** Selected extract **
The commission must in turn submit to Unesco's Paris headquarters by March 31st for the nomination to be considered.

Centinaio said in his statement that he was confident Italy's candidacy would be accepted by the commission, Sky TG24 reports.

"In Italy, coffee is much more than a simple drink: it is an authentic ritual, it is an integral part of our national identity and an expression of our social relationships that distinguishes us around the world," Centinaio said.

"The cup of espresso represents for all Italians a social and cultural ritual that is also reflected in literature and that fascinates the whole country, from Naples to Venice to Trieste passing through Rome and Milan."

READ ALSO: Why Italy thinks its coffee should get Unesco heritage status

Italy's candidacy was derailed last year when it transpired that two separate applications had been made for Unesco recognition of the espresso coffee tradition: one by the Consortium for the Protection of Traditional Italian Espresso Coffee in Treviso, representing all of Italy, and the other by the Region of Campania, representing Naples.

One academic who worked on Campania’s bid decried the Treviso consortium’s application as “an act of war by the north against the south”, the Wall Street Journal reported at the time, while the consortium’s founder Giorgio Caballini denounced Naples’ attempt to assert ownership over Italian espresso as “unacceptable”.

(Saved entries)
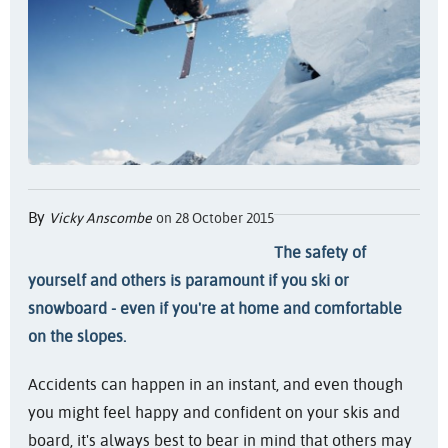
By
Vicky Anscombe
on 28 October 2015
The safety of
yourself and others is paramount if you ski or
snowboard - even if you're at home and comfortable
on the slopes.
Accidents can happen in an instant, and even though
you might feel happy and confident on your skis and
board, it's always best to bear in mind that others may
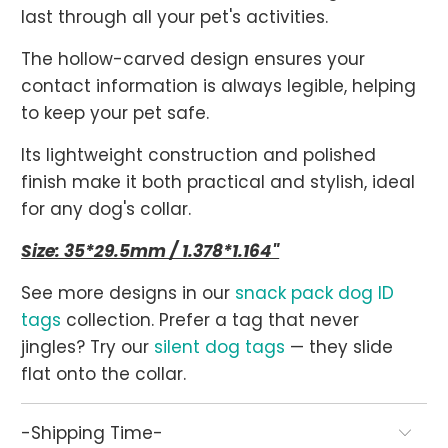
last through all your pet's activities.
The hollow-carved design ensures your
contact information is always legible, helping
to keep your pet safe.
Its lightweight construction and polished
finish make it both practical and stylish, ideal
for any dog's collar.
Size: 35*29.5mm / 1.378*1.164"
See more designs in our
snack pack dog ID
tags
collection. Prefer a tag that never
jingles? Try our
silent dog tags
— they slide
flat onto the collar.
-Shipping Time-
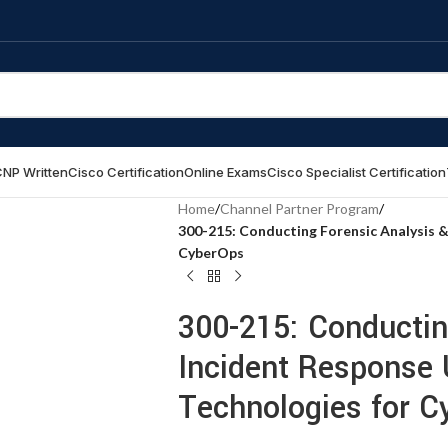
NP Written
Cisco Certification
Online Exams
Cisco Specialist Certification
Home
/
Channel Partner Program
/
300-215: Conducting Forensic Analysis &
CyberOps
300-215: Conductin
Incident Response 
Technologies for C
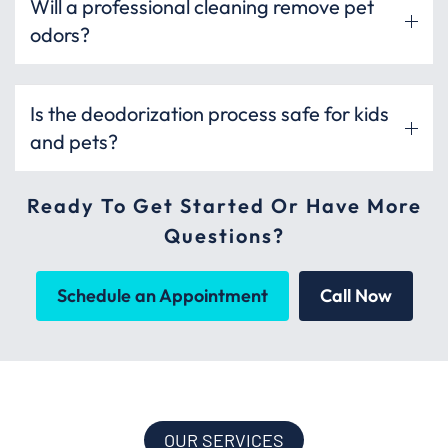
Will a professional cleaning remove pet
odors?
Is the deodorization process safe for kids
and pets?
Ready To Get Started Or Have More
Questions?
Schedule an Appointment
Call Now
OUR SERVICES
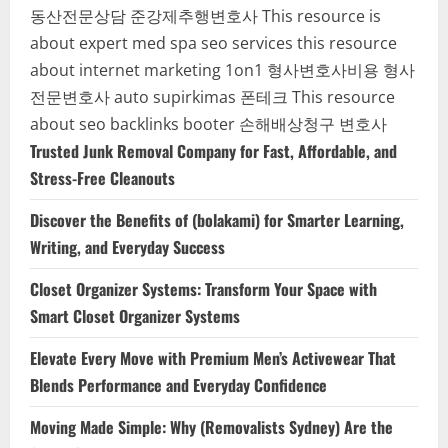
동산전문상담
준강제추행변호사
This resource is
about expert med spa seo services
this resource
about internet marketing 1on1
형사변호사비용
형사
전문변호사
auto supirkimas
폰테크
This resource
about seo backlinks
booter
손해배상청구 변호사
Trusted Junk Removal Company for Fast, Affordable, and
Stress-Free Cleanouts
Discover the Benefits of (bolakami) for Smarter Learning,
Writing, and Everyday Success
Closet Organizer Systems: Transform Your Space with
Smart Closet Organizer Systems
Elevate Every Move with Premium Men’s Activewear That
Blends Performance and Everyday Confidence
Moving Made Simple: Why (Removalists Sydney) Are the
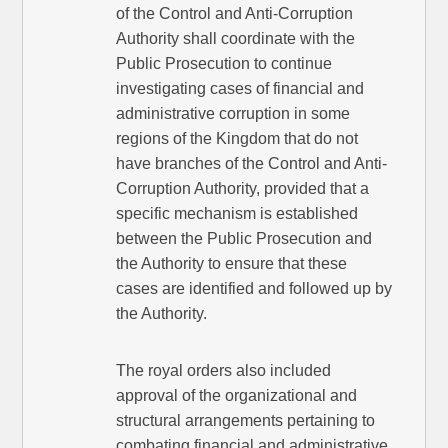
of the Control and Anti-Corruption
Authority shall coordinate with the
Public Prosecution to continue
investigating cases of financial and
administrative corruption in some
regions of the Kingdom that do not
have branches of the Control and Anti-
Corruption Authority, provided that a
specific mechanism is established
between the Public Prosecution and
the Authority to ensure that these
cases are identified and followed up by
the Authority.
The royal orders also included
approval of the organizational and
structural arrangements pertaining to
combating financial and administrative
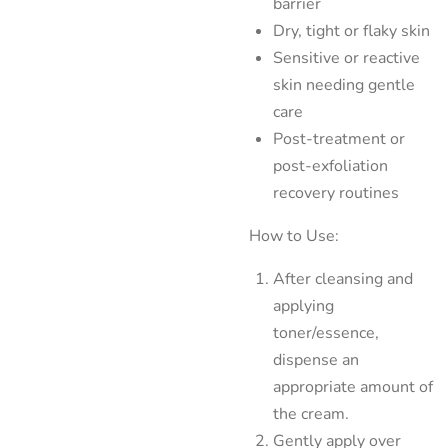
barrier
Dry, tight or flaky skin
Sensitive or reactive
skin needing gentle
care
Post-treatment or
post-exfoliation
recovery routines
How to Use:
After cleansing and
applying
toner/essence,
dispense an
appropriate amount of
the cream.
Gently apply over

** Directions for this task **
Reproduce the passage on Italy's espresso heritage bid, starting with "Italy's candidacy was" and going on through "Campania, representing Naples.", but swap "derailed" for "delayed".

** Answer box **
Italy's candidacy was delayed last year when it transpired that two separate applications had been made for Unesco recognition of the espresso coffee tradition: one by the Consortium for the Protection of Traditional Italian Espresso Coffee in Treviso, representing all of Italy, and the other by the Region of Campania, representing Naples.